> Work request
Search the data for the string "lines" and copy each line in which it appears.

(Collected data entries)
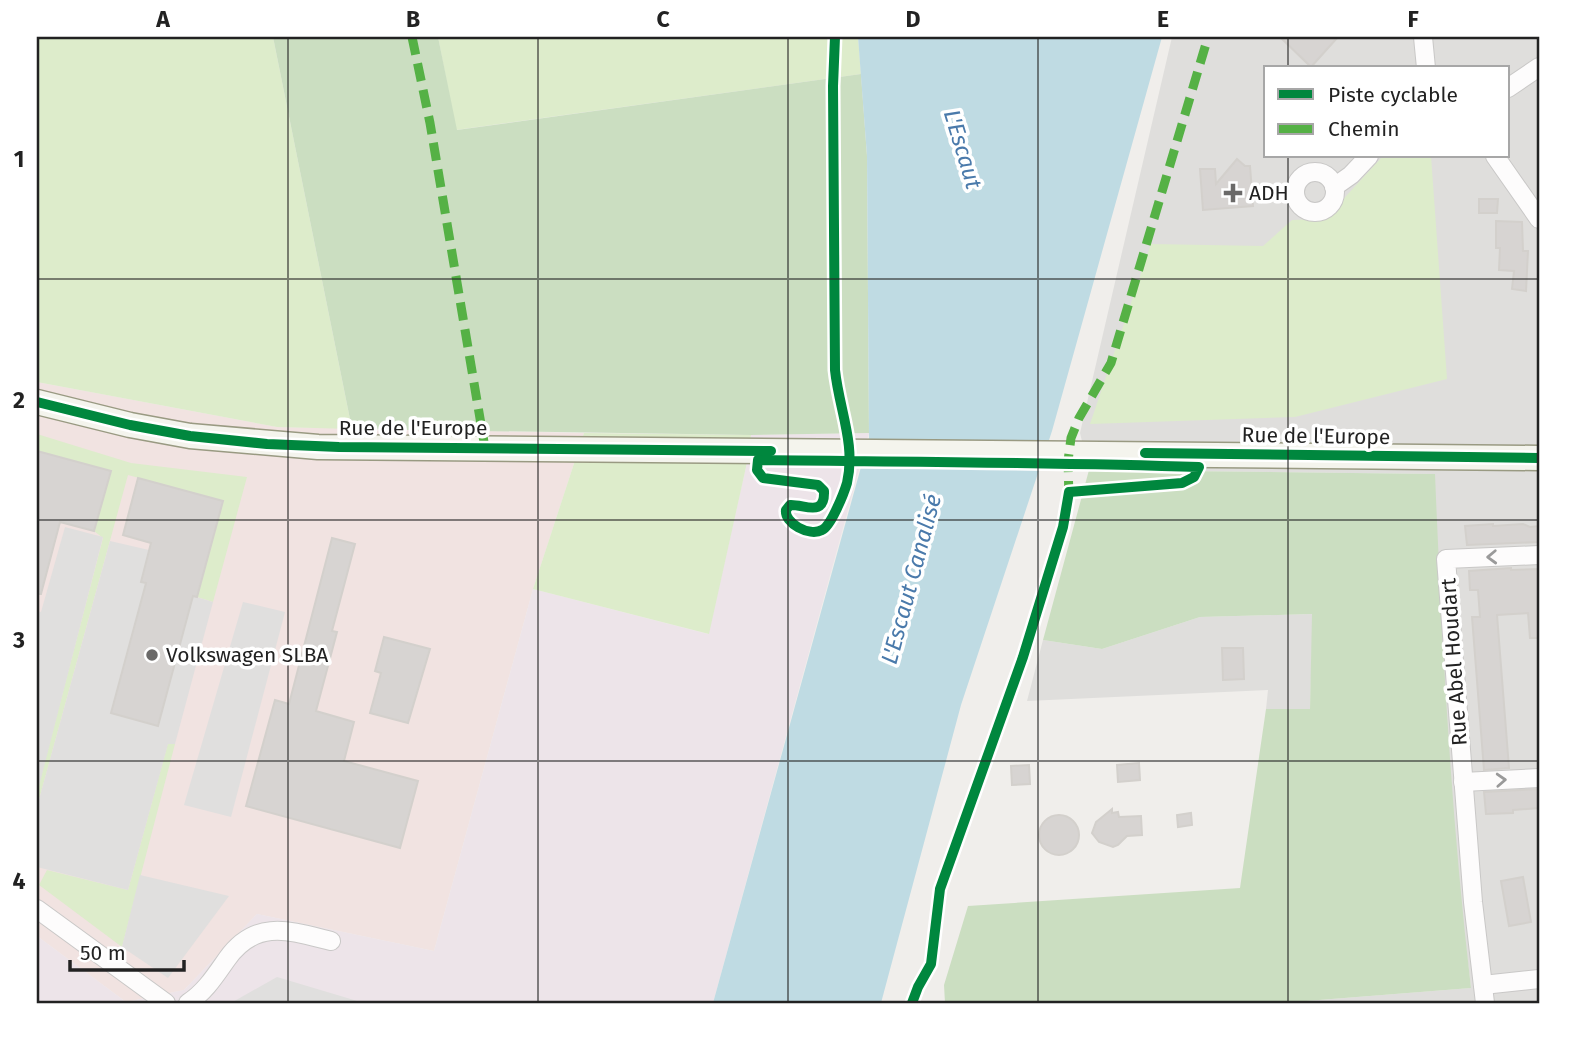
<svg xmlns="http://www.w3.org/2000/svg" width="1576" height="1040" font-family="'Fira Sans',sans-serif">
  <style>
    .residential { fill: #dfdedc; fill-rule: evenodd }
    .commercial { fill: #f1e3e1 }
    .industrial { fill: #ede4e9 }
    .grass { fill: #ddeccb }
    .forest { fill: #cbdec1 }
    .parking { fill: #e0dfde }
    .water { fill: #bfdbe3 }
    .building { fill: #d7d4d2; stroke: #d3d0cc; stroke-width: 2 }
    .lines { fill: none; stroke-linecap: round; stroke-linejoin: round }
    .street-casing { stroke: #c9c8c7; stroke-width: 20 }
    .secondary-casing { stroke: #999a82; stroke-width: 27 }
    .street { stroke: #fdfcfc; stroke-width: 18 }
    .secondary { stroke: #f4f4ed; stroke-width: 24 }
    .quiet { stroke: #55b145; stroke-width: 9; stroke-dasharray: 18 9; stroke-linecap: butt }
    .cycleway-casing { stroke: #fff; stroke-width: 15 }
    .cycleway { stroke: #00873e; stroke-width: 10 }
    .oneway { stroke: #9a9a9a }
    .grid { fill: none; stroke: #222; stroke-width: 2; stroke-opacity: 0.55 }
    .poi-dot { fill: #6a6968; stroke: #fff; stroke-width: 2.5 }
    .labels { text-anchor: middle; stroke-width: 7; stroke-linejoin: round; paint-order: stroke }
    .poi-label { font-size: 21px; fill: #222; stroke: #fff; text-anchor: start }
    .street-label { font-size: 21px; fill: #222; stroke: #fff }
    .water-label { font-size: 23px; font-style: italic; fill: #4a7aab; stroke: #fff }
    .neatline { fill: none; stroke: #222; stroke-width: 2.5 }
    .grid-label { font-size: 23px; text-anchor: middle; font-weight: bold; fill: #222 }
  </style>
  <rect width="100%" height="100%" fill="#f0eeeb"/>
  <!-- residential -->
  <g class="residential">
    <path d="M1172 37H1539V1003H1281L1471 988 1458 882 1443 685 1434 474 1089 470 1080 433ZM1266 68H1508V156H1266Z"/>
    <path d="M1313 614 1310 709H1266L1268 690 1027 701 1043 640 1102 649 1200 617Z"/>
  </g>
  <!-- commercial -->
  <path class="commercial" d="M37 382 277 427 584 433 533 589 434 951 257 914 184 990 126 1002 37 936Z"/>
  <!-- industrial -->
  <path class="industrial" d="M869 433 713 1003H37V936L126 1002 184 990 257 914 434 951 533 589 708 634 746 467 751 435Z"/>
  <!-- grass -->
  <g class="grass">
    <path d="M37 37H273L352 429 277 427 37 382Z"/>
    <path d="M438 37H858L861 74 456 130Z"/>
    <path d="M1383 156H1431L1447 379 1295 417 1090 424 1151 244 1263 246 1292 220 1321 219 1335 208Z"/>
    <path d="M584 433 751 435 746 467 709 634 533 589Z"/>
    <path d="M37 434 131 463 247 477 213 602 197 597 223 501 128 475 37 807V780H40L103 538 94 531 111 471 37 451Z"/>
    <path d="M168 743 175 744 122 947 39 885 47 870 128 890Z"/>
  </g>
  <!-- forest -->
  <g class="forest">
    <path d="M273 37H438L457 130 861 74 867 156 869 433 751 435 352 429Z"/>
    <path d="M1089 470 1435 474C1442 646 1451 817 1471 988L1281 1003H945L944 985 968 906 1240 888 1266 709H1310L1312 614 1200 617 1102 649 1043 640Z"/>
  </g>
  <!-- parking -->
  <g class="parking">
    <path d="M65 527 103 537 37 794V611L41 612Z"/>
    <path d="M110 541 149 550 141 581 146 583 111 713 158 725 193 596 213 602 175 744H168L128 890 37 867V807Z"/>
    <path d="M243 602 285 612 231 817 184 805Z"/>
    <path d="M140 875 229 896 168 978 122 947Z"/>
    <path d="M277 977 364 1003H231Z"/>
  </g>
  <!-- water -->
  <path class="water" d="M858 37H1162L1052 431 961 705 881 1003H713L869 438 867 156Z"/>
  <!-- building -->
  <g class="building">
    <path d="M1280 37H1338L1311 67Z"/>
    <path d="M1237 159 1245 166H1250L1253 206 1203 210 1200 169H1215L1216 184Z"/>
    <path d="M1479 199H1498L1497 213H1479Z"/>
    <path d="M1496 221 1522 222 1523 251H1528L1526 291 1512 289 1514 271 1499 270 1500 248H1496Z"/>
    <path d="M37 451 111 471 94 531 60 522 41 594H37Z"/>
    <path d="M138 478 223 501 197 597 193 596 158 726 111 713 146 583 141 582 151 543 123 535Z"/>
    <path d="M1493 524V526L1523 524 1530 527 1539 526V542L1467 545 1465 526Z"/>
    <path d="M332 538 355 544 332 631 337 632 316 711 354 722 344 761 418 781 400 848 246 806 275 700 289 704Z"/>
    <path d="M1511 568V570L1539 569V638H1530L1528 613 1497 615 1509 768 1484 770 1472 617H1480L1478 590H1470L1469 571Z"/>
    <path d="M384 637 430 649 408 723 370 713 381 673 375 671Z"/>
    <path d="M1222 648H1243L1244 679 1223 680Z"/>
    <path d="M1139 763 1140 780 1118 782 1117 765Z"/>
    <path d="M1029 765 1030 784 1012 785 1011 766Z"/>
    <path d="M1539 789V808L1513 810V813L1486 814 1484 792Z"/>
    <path d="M1112 809V813L1118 812 1119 817 1141 816 1142 835 1127 836 1118 845 1113 847 1099 842 1092 833 1096 822Z"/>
    <path d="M1191 813 1192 825 1178 827 1177 815Z"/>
    <circle cx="1059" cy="835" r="20"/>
    <path d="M1523 877 1531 922 1509 926 1501 881Z"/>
  </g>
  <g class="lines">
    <defs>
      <g id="street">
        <path d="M1423 37 1426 68"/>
        <path d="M1508 88 1539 67"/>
        <path d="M1495 156 1539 219"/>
        <circle cx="1315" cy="192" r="20"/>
        <path d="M1334 187 1351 175 1369 156"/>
        <path d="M1463 782 1539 778"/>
        <path d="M37 909 166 1003"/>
        <path d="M1483 985 1539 979"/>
        <path d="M188 1003C205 992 215 976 227 959 256 918 291 931 331 941"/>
        <path d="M1485 1003 1473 902 1446 559 1539 555"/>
      </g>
      <path id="secondary" d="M37 402 130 425 190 436 318 447 1539 458"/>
    </defs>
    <!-- street casing -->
    <use href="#street" class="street-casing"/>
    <!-- secondary casing -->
    <use href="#secondary" class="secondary-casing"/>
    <!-- street -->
    <use href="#street" class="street"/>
    <!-- secondary -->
    <use href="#secondary" class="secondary"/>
    <!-- quiet -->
    <g class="quiet">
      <path d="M412 37 430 123 485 448"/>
      <path d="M1069 499 1068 461 1071 438 1079 418 1111 363 1208 37"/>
    </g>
    <defs>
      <g id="cycleway">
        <path d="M835 37 833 86 835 370C839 409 856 444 847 483 844 493 831 526 822 530 809 537 784 523 786 510L790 505C804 504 825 518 824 491L818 485 763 478 757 470 758 460C905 462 1052 462 1199 467L1194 477 1182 483 1069 492 1063 527 1023 657 940 889 931 964 918 987 912 1003"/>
        <path d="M37 402 130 425 190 436 267 444 339 447 771 451"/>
        <path d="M1145 453 1539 458"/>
      </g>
    </defs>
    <!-- cycleway casing -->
    <use href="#cycleway" class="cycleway-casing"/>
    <!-- cycleway -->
    <use href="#cycleway" class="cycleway"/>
  </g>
  <!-- one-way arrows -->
  <defs><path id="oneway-chevron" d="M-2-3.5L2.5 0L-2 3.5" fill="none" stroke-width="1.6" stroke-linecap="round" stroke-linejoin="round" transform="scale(1.75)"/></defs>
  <g class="oneway">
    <use href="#oneway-chevron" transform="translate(1492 557) rotate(178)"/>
    <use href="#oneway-chevron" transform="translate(1501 780) rotate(-3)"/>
  </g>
  <!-- grid -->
  <path class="grid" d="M288 37V1003M538 37V1003M788 37V1003M1038 37V1003M1288 37V68M1288 156V1003M37 279H1539M37 520H1539M37 761H1539"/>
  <!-- markers -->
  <g class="poi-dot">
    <path d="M1229.5 182.5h7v7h7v7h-7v7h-7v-7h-7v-7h7z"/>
    <circle cx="152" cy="655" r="7"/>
  </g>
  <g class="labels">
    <!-- poi labels -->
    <g class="poi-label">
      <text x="1249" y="200">ADH</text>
      <text x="166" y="662">Volkswagen SLBA</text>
    </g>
    <!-- street labels -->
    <g class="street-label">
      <text x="413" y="435">Rue de l'Europe</text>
      <text transform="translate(1316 436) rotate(1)" y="7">Rue de l'Europe</text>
      <text transform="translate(1454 662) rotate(-94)" y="7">Rue Abel Houdart</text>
    </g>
    <!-- water labels -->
    <g class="water-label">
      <text transform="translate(963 149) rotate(73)" y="8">L'Escaut</text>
      <text transform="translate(911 579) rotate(-75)" y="8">L'Escaut Canalisé</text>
    </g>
  </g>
  <!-- border -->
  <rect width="1576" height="1040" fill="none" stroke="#ffffff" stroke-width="77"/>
  <!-- legend -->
  <rect x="1264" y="66" width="245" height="91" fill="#ffffff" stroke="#a7a7a7" stroke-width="2"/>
  <rect x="1278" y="89" width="35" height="10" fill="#00873e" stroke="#a7a7a7" stroke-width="2"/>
  <text x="1328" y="102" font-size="21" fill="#222222">Piste cyclable</text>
  <rect x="1278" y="124" width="35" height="10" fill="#55b145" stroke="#a7a7a7" stroke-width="2"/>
  <text x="1328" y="136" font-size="21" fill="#222222">Chemin</text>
  <!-- scale -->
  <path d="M70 960v10h114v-10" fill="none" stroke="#222222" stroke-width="3.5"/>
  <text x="80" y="960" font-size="21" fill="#222222" stroke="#ffffff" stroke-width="5" paint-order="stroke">50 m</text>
  <rect x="38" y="38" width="1500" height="964" class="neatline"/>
  <g class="grid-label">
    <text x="163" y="27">A</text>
    <text x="413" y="27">B</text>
    <text x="663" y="27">C</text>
    <text x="913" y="27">D</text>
    <text x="1163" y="27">E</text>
    <text x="1413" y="27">F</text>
    <text x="19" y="167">1</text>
    <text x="19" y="408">2</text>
    <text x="19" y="648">3</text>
    <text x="19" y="889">4</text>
  </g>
</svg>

> Expected output
    .lines { fill: none; stroke-linecap: round; stroke-linejoin: round }
  <g class="lines">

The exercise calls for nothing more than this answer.